I have been listening to the BBC.

I do not usually do this any more, because they have developed an alarming tendency to spout drivel, but this afternoon I had come to the end of my online story, and had a slow journey in heavy traffic.

Hence I switched them on.

Alas, I was not disappointed.

They were talking, as they always are, about climate change. They are always talking about this. It is a sad loss that the BBC no longer produces wildlife documentaries on the radio. Instead they just talk endlessly about climate change, lost habitat and extinction, just in case anybody is feeling the yearning for some more bad news.

Wildlife programmes about wildlife that is happy and thriving do not happen any more, a bit like programmes about courageous humane slave traders.

I do think that this is a bit unnecessarily depressing. Even if there was nothing else they could talk about seagulls. They seem to me to be doing very nicely.

This afternoon’s programme was not about wildlife, extinct or otherwise. It was about the sort of climate change that manifests itself in better weather.

They were talking about the current heatwave.

I thought for a few minutes that it must be a repeat, left over from 1976 and being churned out to fill the gap in the airwaves left over by not making radio programmes any more because of bat flu.

It turned out that it wasn’t.

We are all in danger in these terribly hot times, the BBC said gravely. Most especially the elderly. Our fragile health is At Risk.

We must learn to darken our houses, they explained. We must embrace the habit of having a siesta, and we must fit air conditioning to our homes and workplaces. It is too hot, they warned, to do anything, except lock our doors and take very great care of ourselves. If we are to survive this heatwave,and the inevitable ones to follow, we must learn to be more mediterranean, although I thought probably they did not mean in the sense of getting drunk at lunchtime.

Sometimes I think the BBC never goes outside London.

Here in the Lake District I am not yet in danger of removing my thermal vest.

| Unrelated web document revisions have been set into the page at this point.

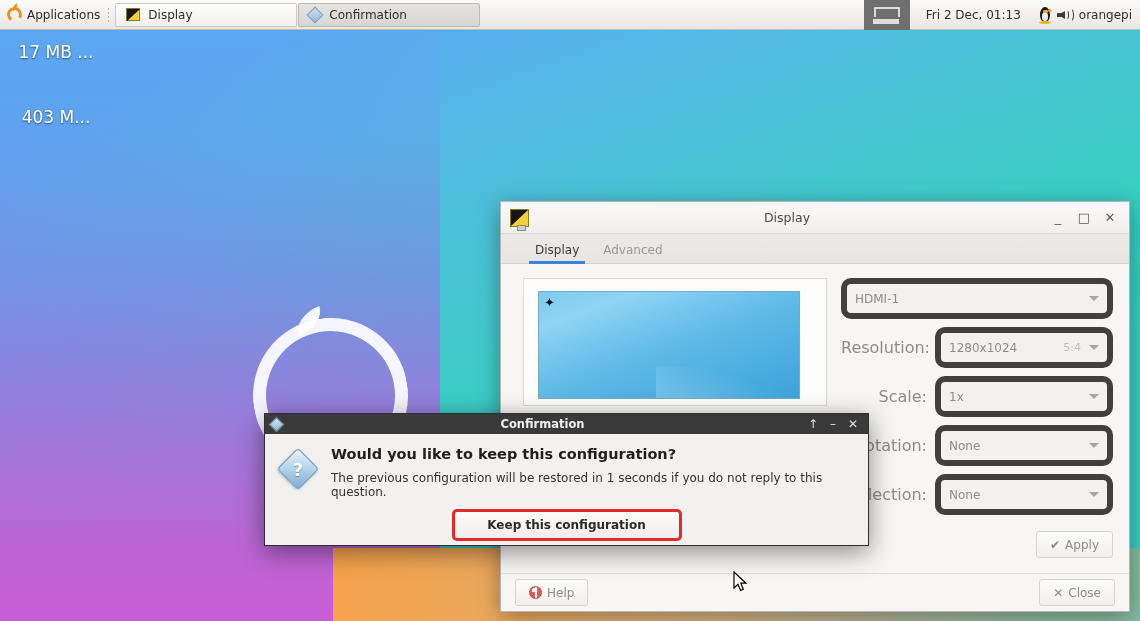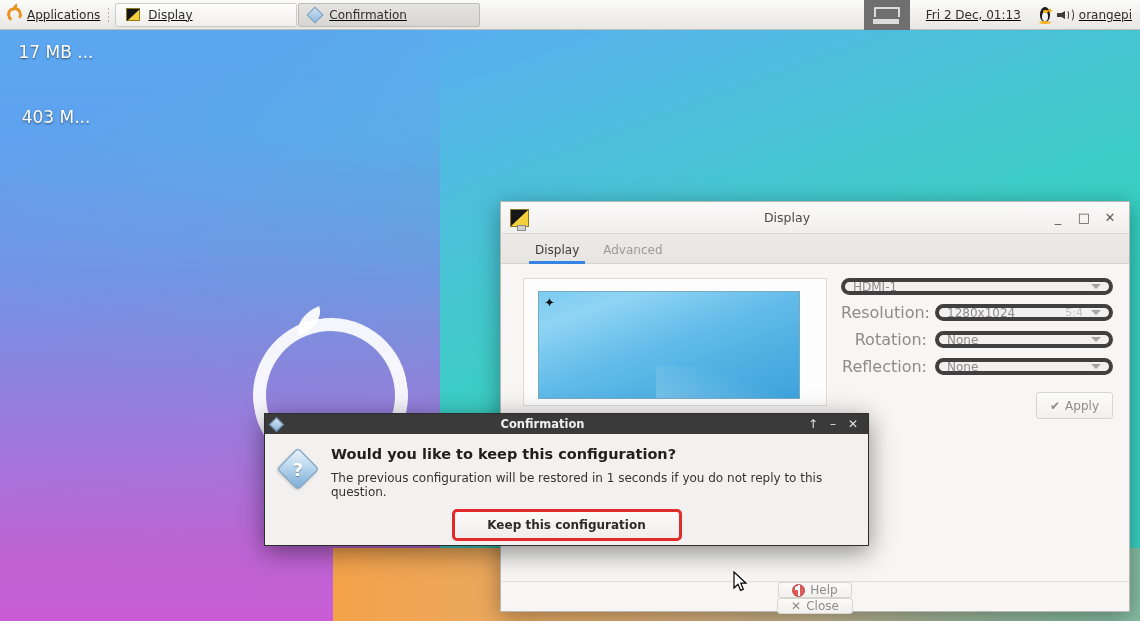--- a/index.html
+++ b/index.html
@@ -72,21 +72,21 @@
     content:''; position:absolute; left:4px; right:4px; bottom:4px;
     height:2px; background: rgba(110,140,165,0.55); border-radius:1px;
   }
   .desk-icon .lbl { display:block; white-space: nowrap; }
 
   
   #taskbar {
     position: absolute; left:0; top:0; width:1140px; height:30px;
     background: linear-gradient(180deg,#fbfbfa 0%, #f2f1ef 48%, #e8e7e4 100%);
     border-bottom: 1px solid #bfbdb8;
-    display: flex; align-items: center; z-index: 50; text-decoration: underline;
+    display: flex; align-items: center; z-index: 50;
   }
   #app-menu {
     display:flex; align-items:center; gap:5px;
     height:100%; padding: 0 6px 0 7px; cursor: pointer;
   }
   #app-menu .ringlogo {
     width:15px; height:15px; border-radius:50%;
     border: 3px solid #e8921f; border-bottom-color: transparent;
     transform: rotate(-12deg); position: relative;
   }
@@ -243,21 +243,21 @@
   #monitor-rect .sheen {
     position:absolute; right:0; bottom:0; width:55%; height:30%;
     background: linear-gradient(200deg, rgba(255,255,255,0) 40%, rgba(255,255,255,0.22) 100%);
   }
   #below-preview {
     height:26px; border:1px solid #dcdad5; background:#fcfcfb;
   }
 
   #settings-col { width:272px; display:flex; flex-direction:column; gap:8px; }
   .combo {
-    height:17px; background:#f2f1ef; border:4px solid #404040; border-radius:10px;
+    height:41px; background:#f2f1ef; border:6px solid #404040; border-radius:10px;
     display:flex; align-items:center; padding: 0 8px; color:#8d8c89; font-size:12px;
     cursor:pointer; position:relative;
   }
   .combo .val { flex:1; }
   .combo .sub { color:#c0bfbc; font-size:11px; padding-right:8px; }
   .caret {
     width:0;height:0;border-left:5px solid transparent;border-right:5px solid transparent;
     border-top:5px solid #a6a5a2;
   }
   .field-row { display:flex; align-items:center; gap:8px; }
@@ -266,23 +266,23 @@
   }
   .field-row .combo { flex:1; }
   #apply-row { display:flex; justify-content:flex-end; padding-top:8px; }
   .btn {
     height:27px; padding: 0 13px; border:1px solid #d7d5d0; border-radius:3px;
     background: linear-gradient(180deg,#fbfbfa,#f1f0ed);
     display:flex; align-items:center; gap:5px; font-size:12px; color:#8d8c89;
     cursor:pointer;
   }
   #win-display .footer {
-    height:30px; border-top:1px solid #e0ded9;
+    height:38px; border-top:1px solid #e0ded9;
     display:flex; align-items:center; justify-content:space-between;
-    padding: 0 14px; background:#f7f6f5;flex-direction:column;
+    padding: 0 14px; background:#f7f6f5;
   }
   .help-ico {
     width:13px;height:13px;border-radius:50%;
     background: radial-gradient(circle at 35% 30%, #fff 0 18%, #e05a5a 20% 100%);
     border:1px solid #b84242; position:relative; flex:none;
   }
   .help-ico:after{
     content:''; position:absolute; left:5px; top:0; width:2px; height:11px;
     background:#fff;
   }
@@ -445,20 +445,27 @@
 
       <div class="field-row">
         <span class="lab">Resolution:</span>
         <span class="combo">
           <span class="val">1280x1024</span>
           <span class="sub">5:4</span>
           <span class="caret"></span>
         </span>
       </div>
 
+      <div class="field-row">
+        <span class="lab">Scale:</span>
+        <span class="combo">
+          <span class="val">1x</span>
+          <span class="caret"></span>
+        </span>
+      </div>
 
 
       <div class="field-row">
         <span class="lab">Rotation:</span>
         <span class="combo">
           <span class="val">None</span>
           <span class="caret"></span>
         </span>
       </div>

I am wearing it now, under my T-shirt, and this afternoon I considered carefully whether I ought to wear my sheepskin-lined boots as well. I decided against this, but put them in the boot of the taxi, just in case.

Admittedly it is pleasantly warm, at least until the wind blows. I know this because I am not wearing a jersey, and I am not fidgeting and shivering and longing to eat roast potatoes or drink mulled wine.

However it is nowhere near the sort of temperature that might make me contemplate splashing out on an air-conditioning unit, or even on a thinner vest. I left the bedroom window open this morning, and felt pleasantly confident that the air would be in good condition when I returned. As for a siesta, I think they have all been working from home for too long.

Sometimes I do think that the BBC can be a bit alarmist.

BBC aside, something nice happened to me today which made me think regretfully that I might not be a very nice person.

I was parking the taxi when a young man came across and held his hand out to me.

He smiled courteously. He had kind blue eyes and a gentle manner.

He wanted to thank me, he said politely, although somewhat to my mystification, for my help and support the other night, when he had been hurt.

At this point I noticed that he had a limp and a plaster cast on his hand.

It was our rascally window-smasher from the other night.

It had been very kind of me, he said. He had been in a bad state and he was grateful now.

Readers, I did not know where to put myself.

You will recall that I was neither especially helpful, nor terribly sympathetic. I reassured him that he was not going to die, and insisted that he sit still and bled on the pavement until the Thin Blue Line appeared. 

In the sober light of day he was not bellowing nor thrashing about nor rampaging around squirting blood and broken glass in his wake.

He was young, and friendly, and I realised that he was actually a thoroughly Nice Boy.

I was so very glad to discover this, and gladder that he was not in either hospital or prison. He must just have been in a shockingly upset state.

I must not make rash judgements. The world is full of nice people.

I am so glad that he turned out to be one.

Have a picture of our garden in the heatwave. You can see it is shrivelled and baking and dry.